**What is needed**
In the answer, each entry below appears exactly as given, and no picture appears at all.
☆ ☆ ☆ ☆ ☆
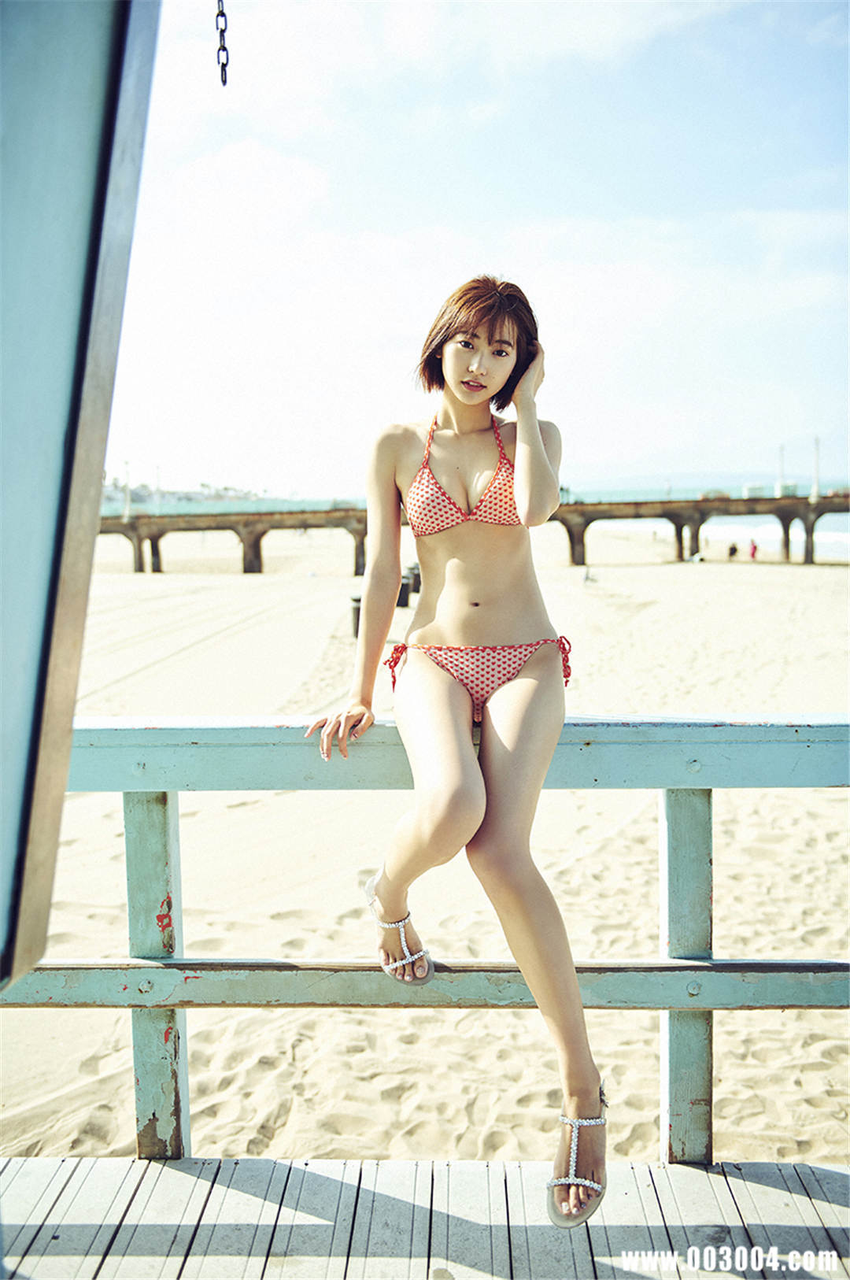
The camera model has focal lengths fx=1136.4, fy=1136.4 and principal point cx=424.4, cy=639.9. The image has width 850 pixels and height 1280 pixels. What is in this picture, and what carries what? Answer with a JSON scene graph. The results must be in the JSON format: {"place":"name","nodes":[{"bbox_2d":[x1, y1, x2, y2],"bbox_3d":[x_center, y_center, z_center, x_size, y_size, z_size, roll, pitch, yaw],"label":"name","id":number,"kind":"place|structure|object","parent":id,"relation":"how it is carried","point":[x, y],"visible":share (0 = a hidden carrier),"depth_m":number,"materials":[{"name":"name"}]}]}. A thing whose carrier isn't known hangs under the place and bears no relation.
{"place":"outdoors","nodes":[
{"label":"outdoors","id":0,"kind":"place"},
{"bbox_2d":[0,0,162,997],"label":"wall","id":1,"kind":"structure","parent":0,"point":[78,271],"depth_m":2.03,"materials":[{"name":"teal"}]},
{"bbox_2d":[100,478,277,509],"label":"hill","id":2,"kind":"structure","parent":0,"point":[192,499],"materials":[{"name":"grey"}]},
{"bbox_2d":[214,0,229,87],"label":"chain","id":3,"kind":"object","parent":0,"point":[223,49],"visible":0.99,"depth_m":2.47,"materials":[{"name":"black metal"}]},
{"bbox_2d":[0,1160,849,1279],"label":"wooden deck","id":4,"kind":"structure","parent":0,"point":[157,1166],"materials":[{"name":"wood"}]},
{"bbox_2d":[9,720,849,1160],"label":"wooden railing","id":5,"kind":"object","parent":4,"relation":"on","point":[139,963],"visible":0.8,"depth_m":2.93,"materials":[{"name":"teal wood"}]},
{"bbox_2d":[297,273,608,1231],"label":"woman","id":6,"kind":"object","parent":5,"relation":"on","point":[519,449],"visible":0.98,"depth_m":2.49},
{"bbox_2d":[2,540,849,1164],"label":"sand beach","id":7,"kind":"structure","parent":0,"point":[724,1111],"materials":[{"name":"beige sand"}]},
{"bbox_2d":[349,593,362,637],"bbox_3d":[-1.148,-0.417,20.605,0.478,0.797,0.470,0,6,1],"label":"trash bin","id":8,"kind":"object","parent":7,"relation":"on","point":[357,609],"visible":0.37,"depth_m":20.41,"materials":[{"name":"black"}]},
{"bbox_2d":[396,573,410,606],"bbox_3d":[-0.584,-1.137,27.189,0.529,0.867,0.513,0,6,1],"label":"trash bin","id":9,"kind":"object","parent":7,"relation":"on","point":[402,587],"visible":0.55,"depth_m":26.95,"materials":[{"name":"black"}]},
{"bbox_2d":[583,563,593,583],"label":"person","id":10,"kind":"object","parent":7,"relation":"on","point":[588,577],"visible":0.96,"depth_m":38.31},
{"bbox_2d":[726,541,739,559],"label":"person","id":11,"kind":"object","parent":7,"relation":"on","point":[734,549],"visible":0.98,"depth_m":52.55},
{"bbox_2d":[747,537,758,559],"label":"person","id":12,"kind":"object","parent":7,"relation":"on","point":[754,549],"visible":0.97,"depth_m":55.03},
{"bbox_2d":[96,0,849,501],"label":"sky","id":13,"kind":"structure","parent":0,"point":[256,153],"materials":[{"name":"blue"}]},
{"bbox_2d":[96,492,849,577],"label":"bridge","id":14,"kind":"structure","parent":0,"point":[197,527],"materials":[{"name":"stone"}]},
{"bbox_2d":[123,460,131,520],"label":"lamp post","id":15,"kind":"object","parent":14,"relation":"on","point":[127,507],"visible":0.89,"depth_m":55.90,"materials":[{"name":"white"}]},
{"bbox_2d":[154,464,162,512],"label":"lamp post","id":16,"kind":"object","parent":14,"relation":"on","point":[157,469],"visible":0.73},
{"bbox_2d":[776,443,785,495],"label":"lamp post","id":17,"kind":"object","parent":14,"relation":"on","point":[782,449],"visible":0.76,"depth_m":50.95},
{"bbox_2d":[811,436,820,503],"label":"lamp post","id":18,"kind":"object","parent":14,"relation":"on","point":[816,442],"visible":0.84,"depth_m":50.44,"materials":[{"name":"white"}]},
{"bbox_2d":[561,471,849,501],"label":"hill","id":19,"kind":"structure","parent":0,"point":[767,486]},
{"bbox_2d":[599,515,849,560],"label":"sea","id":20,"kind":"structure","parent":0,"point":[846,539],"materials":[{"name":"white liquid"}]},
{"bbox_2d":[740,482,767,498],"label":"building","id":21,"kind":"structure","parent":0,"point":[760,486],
☆ ☆ ☆ ☆ ☆
**Result**
The camera model has focal lengths fx=1136.4, fy=1136.4 and principal point cx=424.4, cy=639.9. The image has width 850 pixels and height 1280 pixels. What is in this picture, and what carries what? Answer with a JSON scene graph. The results must be in the JSON format: {"place":"name","nodes":[{"bbox_2d":[x1, y1, x2, y2],"bbox_3d":[x_center, y_center, z_center, x_size, y_size, z_size, roll, pitch, yaw],"label":"name","id":number,"kind":"place|structure|object","parent":id,"relation":"how it is carried","point":[x, y],"visible":share (0 = a hidden carrier),"depth_m":number,"materials":[{"name":"name"}]}]}. A thing whose carrier isn't known hangs under the place and bears no relation.
{"place":"outdoors","nodes":[
{"label":"outdoors","id":0,"kind":"place"},
{"bbox_2d":[0,0,162,997],"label":"wall","id":1,"kind":"structure","parent":0,"point":[78,271],"depth_m":2.03,"materials":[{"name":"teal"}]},
{"bbox_2d":[100,478,277,509],"label":"hill","id":2,"kind":"structure","parent":0,"point":[192,499],"materials":[{"name":"grey"}]},
{"bbox_2d":[214,0,229,87],"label":"chain","id":3,"kind":"object","parent":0,"point":[223,49],"visible":0.99,"depth_m":2.47,"materials":[{"name":"black metal"}]},
{"bbox_2d":[0,1160,849,1279],"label":"wooden deck","id":4,"kind":"structure","parent":0,"point":[157,1166],"materials":[{"name":"wood"}]},
{"bbox_2d":[9,720,849,1160],"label":"wooden railing","id":5,"kind":"object","parent":4,"relation":"on","point":[139,963],"visible":0.8,"depth_m":2.93,"materials":[{"name":"teal wood"}]},
{"bbox_2d":[297,273,608,1231],"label":"woman","id":6,"kind":"object","parent":5,"relation":"on","point":[519,449],"visible":0.98,"depth_m":2.49},
{"bbox_2d":[2,540,849,1164],"label":"sand beach","id":7,"kind":"structure","parent":0,"point":[724,1111],"materials":[{"name":"beige sand"}]},
{"bbox_2d":[349,593,362,637],"bbox_3d":[-1.148,-0.417,20.605,0.478,0.797,0.470,0,6,1],"label":"trash bin","id":8,"kind":"object","parent":7,"relation":"on","point":[357,609],"visible":0.37,"depth_m":20.41,"materials":[{"name":"black"}]},
{"bbox_2d":[396,573,410,606],"bbox_3d":[-0.584,-1.137,27.189,0.529,0.867,0.513,0,6,1],"label":"trash bin","id":9,"kind":"object","parent":7,"relation":"on","point":[402,587],"visible":0.55,"depth_m":26.95,"materials":[{"name":"black"}]},
{"bbox_2d":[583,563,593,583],"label":"person","id":10,"kind":"object","parent":7,"relation":"on","point":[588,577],"visible":0.96,"depth_m":38.31},
{"bbox_2d":[726,541,739,559],"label":"person","id":11,"kind":"object","parent":7,"relation":"on","point":[734,549],"visible":0.98,"depth_m":52.55},
{"bbox_2d":[747,537,758,559],"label":"person","id":12,"kind":"object","parent":7,"relation":"on","point":[754,549],"visible":0.97,"depth_m":55.03},
{"bbox_2d":[96,0,849,501],"label":"sky","id":13,"kind":"structure","parent":0,"point":[256,153],"materials":[{"name":"blue"}]},
{"bbox_2d":[96,492,849,577],"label":"bridge","id":14,"kind":"structure","parent":0,"point":[197,527],"materials":[{"name":"stone"}]},
{"bbox_2d":[123,460,131,520],"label":"lamp post","id":15,"kind":"object","parent":14,"relation":"on","point":[127,507],"visible":0.89,"depth_m":55.90,"materials":[{"name":"white"}]},
{"bbox_2d":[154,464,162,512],"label":"lamp post","id":16,"kind":"object","parent":14,"relation":"on","point":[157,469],"visible":0.73},
{"bbox_2d":[776,443,785,495],"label":"lamp post","id":17,"kind":"object","parent":14,"relation":"on","point":[782,449],"visible":0.76,"depth_m":50.95},
{"bbox_2d":[811,436,820,503],"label":"lamp post","id":18,"kind":"object","parent":14,"relation":"on","point":[816,442],"visible":0.84,"depth_m":50.44,"materials":[{"name":"white"}]},
{"bbox_2d":[561,471,849,501],"label":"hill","id":19,"kind":"structure","parent":0,"point":[767,486]},
{"bbox_2d":[599,515,849,560],"label":"sea","id":20,"kind":"structure","parent":0,"point":[846,539],"materials":[{"name":"white liquid"}]},
{"bbox_2d":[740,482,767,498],"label":"building","id":21,"kind":"structure","parent":0,"point":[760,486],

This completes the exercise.